L’interessante articolo di DI Vico sul Corriere di qualche giorno fa ( http://Bit.ly/2BHg9oW ) mi ha spinto ad una riflessione ulteriore. C’è una grande differenza tra l’empatia che provocano casi come Amazon, Ryanair e IKEA per la loro esposizione mediatica e il caso Melegatti.
I primi tre è indubbio che rappresentino semplicemente un tentativo di utilizzare i consumatori e i media per “costringere” le rispettive controparti ad un negoziato tradizionale.
Gioca a favore il trovarsi di fronte multinazionali che, per una parte ancora consistente della cultura italiana, mantengono una accezione negativa. Evocano, in molti la vicenda di Davide contro Golia e quindi provocano quasi naturalmente un sentimento tanto superficiale quanto diffuso di negatività che da un certo punto osservazione può essere scambiato per solidarietà.
Costruire una strategia sindacale su questo sentimento, però, non porta da nessuna parte. Almeno fino a quando il consumatore non troverà sul mercato alternative altrettanto percorribili. In altri termini il consumatore può incidere solo se può scegliere dove cercare lo stesso servizio o lo stesso prodotto altrove.
Può decidere, certo, di rinunciare all’acquisto compiendo però una scelta che non aiuta né i lavoratori né i sindacati. E, alla lunga rischia di inasprire ulteriormente le dinamiche tra azienda e sindacati.
Il caso della Melegatti ha un valore completamente diverso. E merita una riflessione più attenta.
In crisi per colpe esclusive della proprietà e con un marchio percepito dal consumatore come sinonimo di prodotto di qualità, Melegatti è situata in un contesto sociale ed economico dove il lavoro è ancora considerato come un valore dall’intera comunità.

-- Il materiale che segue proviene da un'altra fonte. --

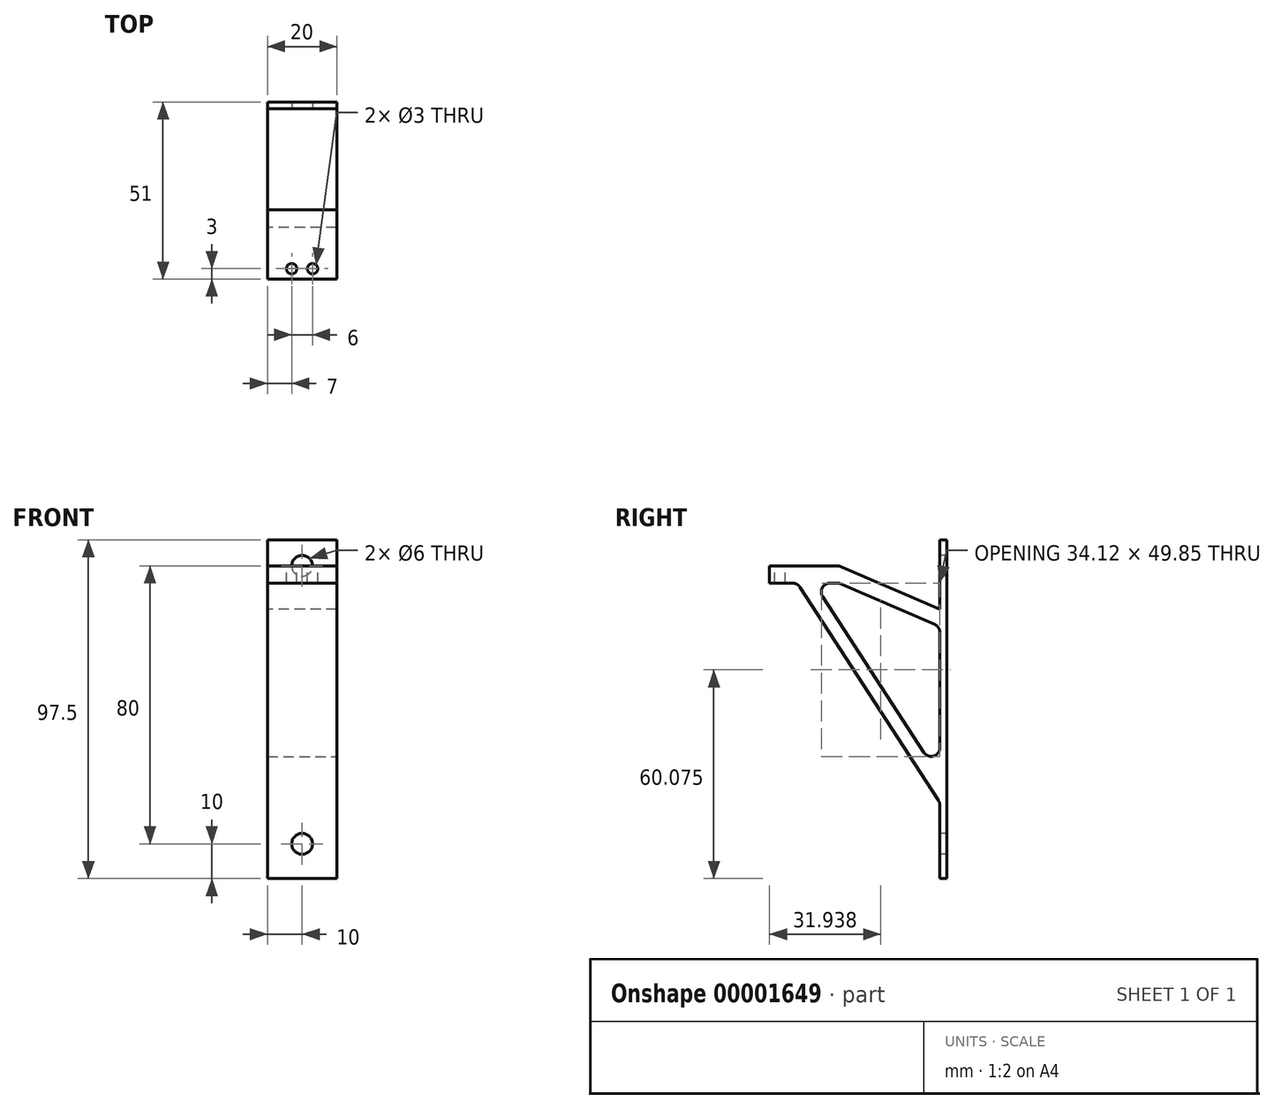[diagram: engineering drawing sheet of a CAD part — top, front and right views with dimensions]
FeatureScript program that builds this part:
annotation { "Feature Type Name" : "Feature", "Feature Type Description" : "" }
export const myFeature = defineFeature(function(context is Context, id is Id, definition is map)
    precondition{}
    {
        {
            var Q0;
            Q0=qCreatedBy(makeId("Right.planeOp"),FACE);
            var sketch = newSketch(context, id + "F0", { "sketchPlane" : qUnion([Q0])});
            skLineSegment(sketch, "E0", {"start": v(-51, 90) * mm, "end": v(-51, 85) * mm});
            skLineSegment(sketch, "E1", {"start": v(-51, 85) * mm, "end": v(-43, 85) * mm});
            skLineSegment(sketch, "E2", {"start": v(-43, 85) * mm, "end": v(-2, 21.87) * mm});
            skLineSegment(sketch, "E3", {"start": v(-2, 21.87) * mm, "end": v(-2, 0) * mm});
            skLineSegment(sketch, "E4", {"start": v(-2, 0) * mm, "end": v(0, 0) * mm});
            skLineSegment(sketch, "E5", {"start": v(-38.23, 85) * mm, "end": v(-2, 29.2) * mm});
            skLineSegment(sketch, "E6", {"start": v(-2, 29.2) * mm, "end": v(-2, 72.5) * mm});
            skLineSegment(sketch, "E7.top", {"start": v(0, 97.5) * mm, "end": v(-2, 97.5) * mm});
            skLineSegment(sketch, "E7.left", {"start": v(0, 0) * mm, "end": v(0, 97.5) * mm});
            skLineSegment(sketch, "E7.right", {"start": v(-2, 77.5) * mm, "end": v(-2, 97.5) * mm});
            skLineSegment(sketch, "E8", {"start": v(-2, 77.5) * mm, "end": v(-31, 90) * mm});
            skLineSegment(sketch, "E9", {"start": v(-31, 90) * mm, "end": v(-51, 90) * mm});
            skLineSegment(sketch, "E10", {"start": v(-38.23, 85) * mm, "end": v(-31, 85) * mm});
            skLineSegment(sketch, "E11", {"start": v(-31, 85) * mm, "end": v(-2, 72.5) * mm});
            skSolve(sketch);
        }
        {
            var Q0;
            Q0 = qSketchRegion(id + "F0", true);
            extrude(context, id + "F1", {"entities" : qUnion([Q0]), "depth" : 20 * mm});
        }
        {
            var Q0;
            Q0=makeQuery(id+"F1.opExtrude","SWEPT_EDGE",EDGE,{"disambiguationData":[OSD([sQuery(id+"F0.wireOp",EDGE,"E1"),sQuery(id+"F0.wireOp",EDGE,"E2")])]});
            var Q1;
            Q1=makeQuery(id+"F1.opExtrude","SWEPT_EDGE",EDGE,{"disambiguationData":[OSD([sQuery(id+"F0.wireOp",EDGE,"E2"),sQuery(id+"F0.wireOp",EDGE,"E3")])]});
            var Q2;
            Q2=makeQuery(id+"F1.opExtrude","SWEPT_EDGE",EDGE,{"disambiguationData":[OSD([sQuery(id+"F0.wireOp",EDGE,"E6"),sQuery(id+"F0.wireOp",EDGE,"773b51c7-71e7-4640-8ecd-1af9c694fd57")])]});
            var Q3;
            Q3=makeQuery(id+"F1.opExtrude","SWEPT_EDGE",EDGE,{"disambiguationData":[OSD([sQuery(id+"F0.wireOp",EDGE,"E5"),sQuery(id+"F0.wireOp",EDGE,"773b51c7-71e7-4640-8ecd-1af9c694fd57")])]});
            var Q4;
            Q4=makeQuery(id+"F1.opExtrude","SWEPT_EDGE",EDGE,{"disambiguationData":[OSD([sQuery(id+"F0.wireOp",EDGE,"E5"),sQuery(id+"F0.wireOp",EDGE,"E6")])]});
            fillet(context, id + "F2", {"entities" : qUnion([Q0, Q1, Q2, Q3, Q4]), "radius" : 2.5 * mm, "tangentPropagation" : true, "allowEdgeOverflow" : false});
        }
        {
            var Q0;
            Q0=makeQuery(id+"F1.opExtrude","SWEPT_FACE",FACE,{"disambiguationData":[OSD([sQuery(id+"F0.wireOp",EDGE,"E6")])]});
            var sketch = newSketch(context, id + "F3", { "sketchPlane" : qUnion([Q0])});
            skLineSegment(sketch, "E12", {"start": v(10, 97.5) * mm, "end": v(10, 0) * mm, "construction": true});
            skCircle(sketch, "E13", {"center": v(10, 10) * mm, "radius": 3 * mm});
            skCircle(sketch, "E14", {"center": v(10, 90) * mm, "radius": 3 * mm});
            skSolve(sketch);
        }
        {
            var Q0;
            Q0 = qSketchRegion(id + "F3", true);
            extrude(context, id + "F4", {"entities" : qUnion([Q0]), "operationType" : NewBodyOperationType.REMOVE, "oppositeDirection" : true, "depth" : 25 * mm});
        }
        {
            var Q0;
            Q0=makeQuery(id+"F1.opExtrude","SWEPT_FACE",FACE,{"disambiguationData":[OSD([sQuery(id+"F0.wireOp",EDGE,"E9")])]});
            var sketch = newSketch(context, id + "F5", { "sketchPlane" : qUnion([Q0])});
            skLineSegment(sketch, "E15", {"start": v(10, -51) * mm, "end": v(10, -31) * mm, "construction": true});
            skCircle(sketch, "E16", {"center": v(7, -48) * mm, "radius": 1.5 * mm});
            skCircle(sketch, "E17.0.MirrorC", {"center": v(13, -48) * mm, "radius": 1.5 * mm});
            skSolve(sketch);
        }
        {
            var Q0;
            Q0 = qSketchRegion(id + "F5", true);
            extrude(context, id + "F6", {"entities" : qUnion([Q0]), "operationType" : NewBodyOperationType.REMOVE, "endBound" : BoundingType.UP_TO_NEXT, "oppositeDirection" : true, "depth" : 25 * mm});
        }
    });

Le stesse relazioni sindacali sono sempre state uno strumento di condivisione. Pur in presenza di una proprietà difficile. La crisi però non ha rotto questo patto sociale. Anzi. Ha saputo andare oltre il problema della proprietà, trascinando tutti i soggetti in campo verso una possibile soluzione positiva.
Lo stesso fondo che ha finanziato la ripresa ha compreso che attivare la cassa integrazione alla fine della campagna sarebbe stato un errore. Avrebbe rotto quel patto, irrimediabilmente.
La collaborazione ha funzionato ed è stata l’elemento vincente. E ha coinvolto il fondo, la gerarchia aziendale e i lavoratori. I consumatori hanno così percepito il valore aggiunto di questa unità di intenti e, soprattutto, che il loro contributo sarebbe stato determinante.
Il sindacato ha saputo amplificare questa situazione andando oltre il proprio ruolo e il legittimo risentimento verso una proprietà inconcludente.
Qui sta la potente novità che ci consegna l’esperienza Melegatti e che segna, questo si, un salto di qualità nel sistema delle relazioni industriali.
E non importa se i pandori Melegatti costeranno il doppio o il triplo di quelli che questa settimana verranno venduti nella GDO. La saldatura si è, per il momento, realizzata. Una sorta di “voto con il portafoglio” direbbe l’amico Leonardo Becchetti, che premia il valore percepito dal consumatore più che il valore effettivo del prodotto.
E questa è una strada nuova tutta da esplorare. Nuova perché i lavoratori continuano a fare i lavoratori, il fondo finanzia ma non “spreme” né l’azienda né il lavoro, il management non si defila ma, anzi, intensifica il suo impegno e il sindacato unitariamente agevola la continuazione delle attività supportandone lo sforzo di tutte le componenti diventate protagoniste.
Tutti però hanno acquisito la contezza della loro importanza sul risultato economico dell’azienda. Certo una rondine non fa primavera e non sappiamo se Melegatti ce la farà a competere in futuro in una nicchia, quella dei prodotti da ricorrenza industriali estremamente competitiva, però una cosa, questa vicenda, ce l’ha insegnata.
In un mercato competitivo, globale e molto complesso una nuovo modello di collaborazione tra capitale e lavoro, anche attraverso i suoi rappresentanti e con un coinvolgimento dei consumatori, può essere una leva determinante.
Materie prime, finanziamenti all’impresa, produzione, distribuzione e consumo acquisiscono una nuova dimensione sociale. Qui riemerge la possibilità concreta di “collaborazione intraprendente” nelle filiere produttive…
L’evoluzione del sistema può passare anche da qui.